EXERCISE. Using the records below, count the lines containing "following" and give only the total.

Rendered images with source text.
-- Opening Marker --
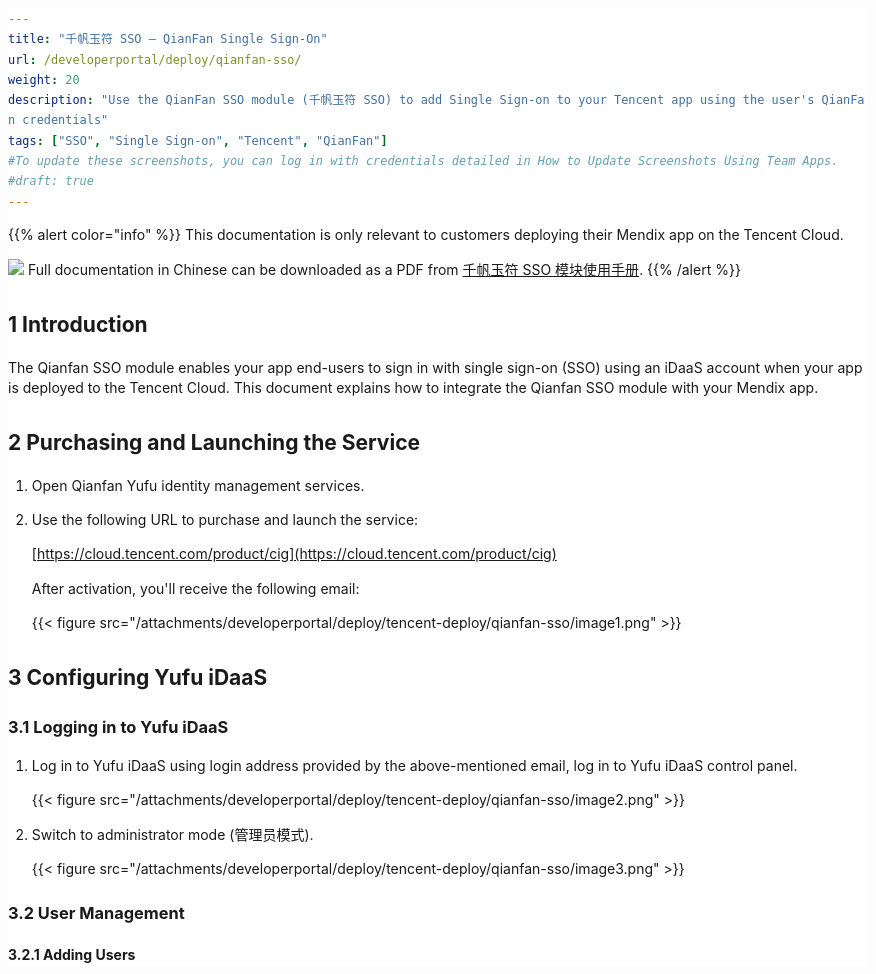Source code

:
```yaml
---
title: "千帆玉符 SSO – QianFan Single Sign-On"
url: /developerportal/deploy/qianfan-sso/
weight: 20
description: "Use the QianFan SSO module (千帆玉符 SSO) to add Single Sign-on to your Tencent app using the user's QianFan credentials"
tags: ["SSO", "Single Sign-on", "Tencent", "QianFan"]
#To update these screenshots, you can log in with credentials detailed in How to Update Screenshots Using Team Apps.
#draft: true
---
```


{{% alert color="info" %}}
This documentation is only relevant to customers deploying their Mendix app on the Tencent Cloud.

<img src="/attachments/china.png" class="d-inline-block" /> Full documentation in Chinese can be downloaded as a PDF from [千帆玉符 SSO 模块使用手册](https://mendix-cdn-prod-1305133312.cos.ap-shanghai.myqcloud.com/qianfansso/QianFanSSO%E4%BD%BF%E7%94%A8%E8%AF%B4%E6%98%8E.pdf).
{{% /alert %}}

## 1 Introduction

The Qianfan SSO module enables your app end-users to sign in with single sign-on (SSO) using an iDaaS account when your app is deployed to the Tencent Cloud. This document explains how to integrate the Qianfan SSO module with your Mendix app.

## 2 Purchasing and Launching the Service

1. Open Qianfan Yufu identity management services.
2. Use the following URL to purchase and launch the service:

    [https://cloud.tencent.com/product/cig](https://cloud.tencent.com/product/cig)

    After activation, you'll receive the following email:

    {{< figure src="/attachments/developerportal/deploy/tencent-deploy/qianfan-sso/image1.png" >}}

## 3 Configuring Yufu iDaaS

### 3.1 Logging in to Yufu iDaaS

1. Log in to Yufu iDaaS using login address provided by the above-mentioned email, log in to Yufu iDaaS control panel.

    {{< figure src="/attachments/developerportal/deploy/tencent-deploy/qianfan-sso/image2.png" >}}

2. Switch to administrator mode (管理员模式).

    {{< figure src="/attachments/developerportal/deploy/tencent-deploy/qianfan-sso/image3.png" >}}

### 3.2 User Management

#### 3.2.1 Adding Users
-- Closing Marker --
WRITTEN SOLUTION. 2